(Text shown)

She added that she thought some conversations about the cuts had been “misogynistic”, stressing the impact of the cuts on many of her friends and colleagues on the show, who have worked there for decades.
“I can’t tell you how upsetting it was to see people walking around numb with shock and fear about what they are going to do… [when] television is coming very slowly to its natural end.”
Speaking from her own perspective, she added: “What people don’t realise at Loose Women is that we’re self-employed. I am self-employed. Every contract is a new contract.
“I could be let go tomorrow, I could be let go in five years, you don’t know because we’re not employees.”
‘Impact on off-screen staff’
Under the changes, Loose Women will be broadcast for 30 instead of 52 weeks. Lorraine Kelly’s morning show will also be cut to 30 weeks, and will reduce from an hour to 30 minutes.
While ITV did not comment on Sawalha’s views, they referred to Lygo’s comments about the cuts in last week’s announcement.
“I recognise that our plans will have an impact on staff off-screen in our Daytime production teams, and we will work with ITV Studios and ITN as they manage these changes to produce the shows differently from next year, and support them through this transition,” ITV’s managing director of media and entertainment said.

(End Text shown)
(Data for analysis)

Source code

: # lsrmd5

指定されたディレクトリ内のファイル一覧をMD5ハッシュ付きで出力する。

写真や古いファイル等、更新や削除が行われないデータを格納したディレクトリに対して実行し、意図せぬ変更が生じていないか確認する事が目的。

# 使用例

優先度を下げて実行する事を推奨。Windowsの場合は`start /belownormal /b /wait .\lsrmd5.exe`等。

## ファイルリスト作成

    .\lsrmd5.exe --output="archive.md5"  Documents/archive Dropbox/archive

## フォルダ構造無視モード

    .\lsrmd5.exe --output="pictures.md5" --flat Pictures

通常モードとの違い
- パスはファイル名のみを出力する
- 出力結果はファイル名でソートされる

(End Data for analysis)

## What this exercise asks
a - Can you repeat the passage on the Loose Women cuts word for word, between "She added that" and "a new contract.", inclusive?
b - Answer these questions about the passage on the Loose Women cuts:
(i) For how many weeks will Loose Women be broadcast under the changes?
(ii) What employment status does she say the Loose Women presenters have?
(iii) To what length will Lorraine Kelly's morning show be reduced?
c - Could you pick up the article on the Loose Women cuts after its last sentence and carry it on?
The rows play no part in what you're asked to do.

## Written answers
a -
She added that she thought some conversations about the cuts had been “misogynistic”, stressing the impact of the cuts on many of her friends and colleagues on the show, who have worked there for decades.
“I can’t tell you how upsetting it was to see people walking around numb with shock and fear about what they are going to do… [when] television is coming very slowly to its natural end.”
Speaking from her own perspective, she added: “What people don’t realise at Loose Women is that we’re self-employed. I am self-employed. Every contract is a new contract.

b -
(i) 30 weeks instead of 52.
(ii) They are self-employed, not employees.
(iii) From an hour to 30 minutes.

c -
“Daytime has been a core element of ITV’s schedule for over 40 years and these changes will set ITV up to continue to bring viewers award winning news, views and discussion as we enter our eighth decade.”
During weeks when Lorraine is not on air, Good Morning Britain will extend by half an hour, from 06:00 BST to 10:00 BST. This Morning will stay in its slot on weekdays across the year.
Earlier this month, ITV chief executive Dame Carolyn McCall said the company was making “good progress” on a cost-cutting drive, and that she expected to make £30m non-content savings during 2025.
In the past few years, there has been a downturn in advertising revenue, part of a funding squeeze throughout the TV industry.